Ni fu ni fa. En eso se resume mi opinión sobre Avatar. Quizá fui víctima de las expectativas, pero es que, a pesar de su alucinante despliegue visual, la epopeya de Cameron me dejó indiferente, a causa de su argumento excesivamente convencional, con nulas sorpresas para un cinéfilo mínimamente curtido. No es una película mala, en absoluto, pero sin la tecnología que la envuelve, quedaría probablemente relegada al olvido (eso sí, la chavalada en torno a los 13-14 años, la va a disfrutar muchísimo).


Pero no he venido a hablar estrictamente de Avatar. Verán, mientras degustaba sus efectos tridimensionales, rememoraba el momento más inmersivo que he vivido en un cine. ¿Saben con qué película? No se cachondeen con lo que voy a soltar. Fue con la manida Karate a Muerte en Torremolinos de Pedro Temboury.

Hace siete veranos, tres amigos le echamos pelotas y nos plantamos en el Cine Cité de Méndez Álvaro con la intención de pagar por ver en pantalla grande algo cutre de cojones. Que la experiencia fuese gratificante es lo de menos. Si por algo recordaré para siempre aquella sesión, será por la secuencia en que el monstruo Jocántaro surge de las aguas en el último tercio del filme.

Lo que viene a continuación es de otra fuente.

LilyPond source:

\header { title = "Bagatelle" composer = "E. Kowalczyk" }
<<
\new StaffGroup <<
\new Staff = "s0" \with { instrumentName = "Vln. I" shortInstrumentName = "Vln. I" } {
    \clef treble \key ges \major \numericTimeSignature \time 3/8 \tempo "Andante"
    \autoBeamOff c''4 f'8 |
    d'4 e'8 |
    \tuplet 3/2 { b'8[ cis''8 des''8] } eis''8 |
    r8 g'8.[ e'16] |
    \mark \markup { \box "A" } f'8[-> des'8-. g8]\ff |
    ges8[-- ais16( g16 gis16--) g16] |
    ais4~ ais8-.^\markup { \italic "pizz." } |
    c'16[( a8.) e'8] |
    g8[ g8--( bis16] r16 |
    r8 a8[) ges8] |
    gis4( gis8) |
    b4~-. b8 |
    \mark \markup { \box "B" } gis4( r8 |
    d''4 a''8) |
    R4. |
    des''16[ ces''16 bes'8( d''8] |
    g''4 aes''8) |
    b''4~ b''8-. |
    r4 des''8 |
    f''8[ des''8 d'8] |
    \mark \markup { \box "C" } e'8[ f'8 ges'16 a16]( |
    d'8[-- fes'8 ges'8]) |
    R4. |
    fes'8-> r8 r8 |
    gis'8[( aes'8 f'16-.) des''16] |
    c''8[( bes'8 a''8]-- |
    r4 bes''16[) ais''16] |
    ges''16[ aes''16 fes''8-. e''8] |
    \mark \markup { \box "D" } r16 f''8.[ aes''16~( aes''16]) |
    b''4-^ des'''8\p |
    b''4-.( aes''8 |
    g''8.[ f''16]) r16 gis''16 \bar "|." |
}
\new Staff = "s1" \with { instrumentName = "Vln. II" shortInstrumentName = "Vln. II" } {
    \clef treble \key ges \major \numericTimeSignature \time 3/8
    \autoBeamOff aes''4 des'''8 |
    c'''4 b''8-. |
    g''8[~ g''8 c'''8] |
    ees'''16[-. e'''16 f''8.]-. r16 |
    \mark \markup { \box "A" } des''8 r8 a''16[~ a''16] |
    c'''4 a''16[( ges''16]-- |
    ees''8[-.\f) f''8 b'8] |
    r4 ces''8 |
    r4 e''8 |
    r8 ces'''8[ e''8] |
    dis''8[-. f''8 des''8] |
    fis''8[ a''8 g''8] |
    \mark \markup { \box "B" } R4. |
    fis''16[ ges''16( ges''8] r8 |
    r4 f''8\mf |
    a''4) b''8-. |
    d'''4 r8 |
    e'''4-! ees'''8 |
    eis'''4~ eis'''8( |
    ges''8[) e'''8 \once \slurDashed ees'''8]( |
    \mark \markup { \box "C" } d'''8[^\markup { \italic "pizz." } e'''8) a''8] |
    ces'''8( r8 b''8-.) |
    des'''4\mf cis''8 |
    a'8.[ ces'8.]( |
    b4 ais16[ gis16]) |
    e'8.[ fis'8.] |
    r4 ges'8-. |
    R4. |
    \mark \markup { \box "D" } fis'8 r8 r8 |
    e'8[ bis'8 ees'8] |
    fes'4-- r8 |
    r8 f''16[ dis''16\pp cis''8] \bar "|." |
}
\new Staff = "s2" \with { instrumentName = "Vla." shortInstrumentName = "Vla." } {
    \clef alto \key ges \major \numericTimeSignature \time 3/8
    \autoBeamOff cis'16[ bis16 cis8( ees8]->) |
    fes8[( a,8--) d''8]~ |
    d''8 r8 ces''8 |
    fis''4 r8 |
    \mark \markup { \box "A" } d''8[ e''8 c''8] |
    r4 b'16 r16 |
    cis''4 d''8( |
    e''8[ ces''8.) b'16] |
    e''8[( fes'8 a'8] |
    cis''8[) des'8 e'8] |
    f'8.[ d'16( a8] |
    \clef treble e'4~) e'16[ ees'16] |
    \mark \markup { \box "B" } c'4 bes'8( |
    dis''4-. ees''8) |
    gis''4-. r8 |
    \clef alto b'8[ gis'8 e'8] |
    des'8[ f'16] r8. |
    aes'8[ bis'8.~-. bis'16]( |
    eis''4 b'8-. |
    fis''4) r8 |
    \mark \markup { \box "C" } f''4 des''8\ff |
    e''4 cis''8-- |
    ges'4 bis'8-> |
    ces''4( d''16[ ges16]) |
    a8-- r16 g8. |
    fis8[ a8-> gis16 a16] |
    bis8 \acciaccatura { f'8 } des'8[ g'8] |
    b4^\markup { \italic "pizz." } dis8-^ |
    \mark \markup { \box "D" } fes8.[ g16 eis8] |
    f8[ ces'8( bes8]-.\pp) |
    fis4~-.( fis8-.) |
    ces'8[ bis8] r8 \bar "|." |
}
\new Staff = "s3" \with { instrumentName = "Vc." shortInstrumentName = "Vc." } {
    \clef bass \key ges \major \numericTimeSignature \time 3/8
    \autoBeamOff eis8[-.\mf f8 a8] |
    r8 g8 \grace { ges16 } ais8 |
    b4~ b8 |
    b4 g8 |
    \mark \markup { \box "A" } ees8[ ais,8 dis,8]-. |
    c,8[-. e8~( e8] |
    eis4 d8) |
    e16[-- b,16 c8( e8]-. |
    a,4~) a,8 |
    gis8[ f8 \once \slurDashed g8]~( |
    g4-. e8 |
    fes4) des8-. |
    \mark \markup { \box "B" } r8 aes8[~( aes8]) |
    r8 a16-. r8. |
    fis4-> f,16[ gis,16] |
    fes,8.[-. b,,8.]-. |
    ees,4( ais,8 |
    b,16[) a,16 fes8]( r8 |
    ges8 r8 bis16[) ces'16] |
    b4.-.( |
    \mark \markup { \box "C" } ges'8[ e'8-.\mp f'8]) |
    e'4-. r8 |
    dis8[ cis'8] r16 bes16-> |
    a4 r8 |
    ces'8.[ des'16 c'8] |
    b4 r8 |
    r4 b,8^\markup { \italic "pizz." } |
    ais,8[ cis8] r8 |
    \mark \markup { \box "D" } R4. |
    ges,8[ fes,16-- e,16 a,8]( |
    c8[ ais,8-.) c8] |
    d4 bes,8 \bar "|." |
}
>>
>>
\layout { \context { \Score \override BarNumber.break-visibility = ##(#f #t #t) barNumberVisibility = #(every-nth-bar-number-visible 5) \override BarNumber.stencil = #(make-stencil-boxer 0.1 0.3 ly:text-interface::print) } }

Y es ahora cuando viene lo que les quería contar. Mientras mis amigos y un servidor nos destrozábamos la garganta a risotadas, se escuchaban alaridos alrededor nuestro. No recuerdo si fui yo o mi amigo Dimitri, pero uno de los dos espetó algo así: “joder, la película será cutre, pero tiene el dolby surround más acojonante y conseguido de la historia”. Dicho esto, los gritos crecieron de volumen y fueron acompañados de golpes y vibraciones en las butacas.

Estupefactos ante tal despliegue de medios, decidimos darnos la vuelta para comprobar si detrás nuestro estaba ocurriendo algo. La visión que vino a continuación quedó grabada en mi retina para la eternidad. El mismísimo monstruo Jocántaro se había materializado en la sala y estaba retozándose, saltaba por los asientos del cine y repartía latigazos a los descojonados/acojonados espectadores. Todo ello como parte de una performance sorpresa que engrandeció aquella proyección hasta el infinito y que durante unos leves instantes hizo creer a parte del público que la ficción se había fusionado con el mundo real.

Resulta increíblemente irónico y curioso que, ni con todo el dinero del mundo, Cameron lograse que yo sintiera con Avatar una experiencia similar a la que me proporcionó, aunque fuera durante tres o cuatro segundos, una de las películas más tercermundistas y baratas que se han estrenado en un cine español. Supongo que otra vez será.